The number of people in the plans has grown rapidly – 25 percent last year alone, according to a report released this month by America’s Health Insurance Plans, an industry group. California leads the nation in HSA customers, with just over 1 million enrollees statewide, the report found.

But many customers considered them an imperfect option. They encourage a customer to put money in the federal tax-free health savings accounts, but that money must be drawn on to meet deductibles that are typically higher than a traditional plan. The premiums were initially less than non-HSAs with the same benefits, but have become a financial strain after steady increases.

State’s authority limited

Kathy Derington, 62, who sold her coffee shop to Haubert but retained the plan, said her May 2008 premium of $771 has been raised to $1,808, a 134.5 percent increase in two years.

"It’s obscene," said Derington, who had been trying to get state regulators to look into the hikes for weeks but found them slow to respond. "The insurance companies suck you into this product, and then they raise the rates."

Part of the reason Derington saw no traction with regulators is because their authority is very limited in California. There is no state regulatory body assigned to keep track of proposed rate increases to health plans, let alone prevent them.

Anthem withdrew its now-infamous 39 percent increases to individual market plans amid public outcry that led to a special audit by the California Department of Insurance.

That scenario is less likely with the Blue Shield increases in the small-business market.

"Absent action by the Legislature, state law does not give the Department of Insurance oversight on small group health insurance rates," said insurance department spokesman Darrel Ng.

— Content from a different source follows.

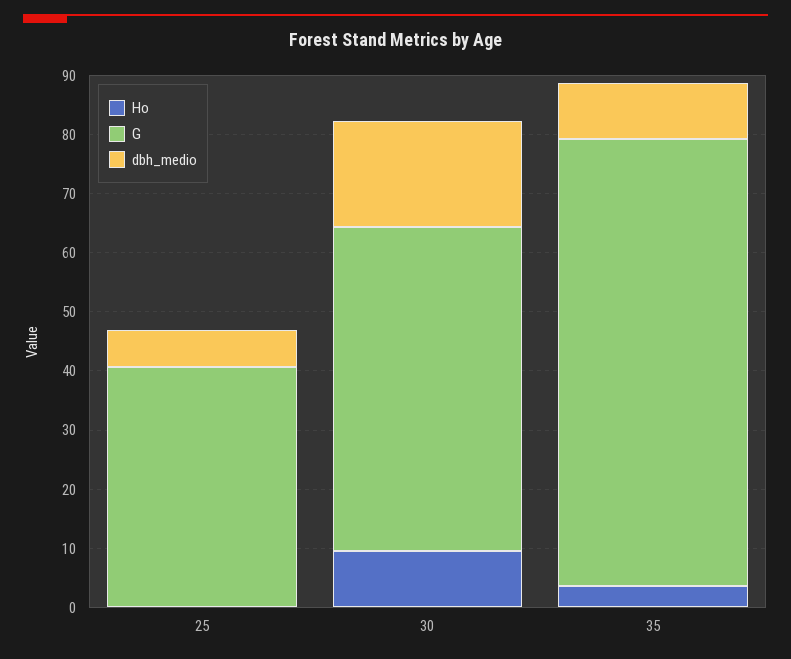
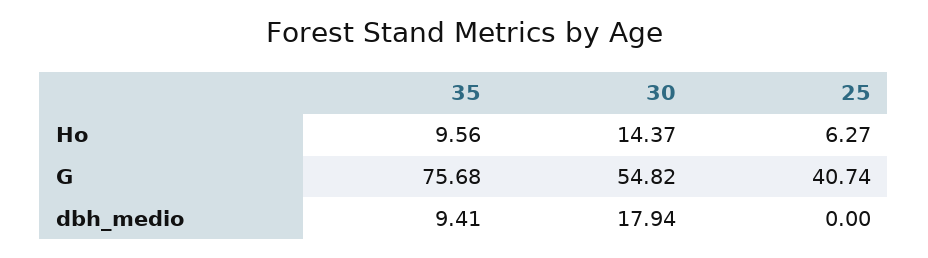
Ho, 25: 0 -> 6.27
dbh_medio, 25: 6 -> 0
Ho, 30: 10 -> 14.37
Ho, 35: 4 -> 9.56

Flanagan said if the state wants stronger health insurance regulation, it should use an apparatus that has been in place for more than two decades.

Consumer Watchdog founder Harvey Rosenfield wrote and lobbied for Proposition 103 in 1988. With its passage, the state regulated auto and homeowners’ insurance and challenged rate hikes, he said.

"In California, five companies control 96 percent of the health insurance market. It’s almost a cartel," he said. "After a decade’s worth of double-digit increases, and you get them again in a recession, there’s just no more money to pay the price."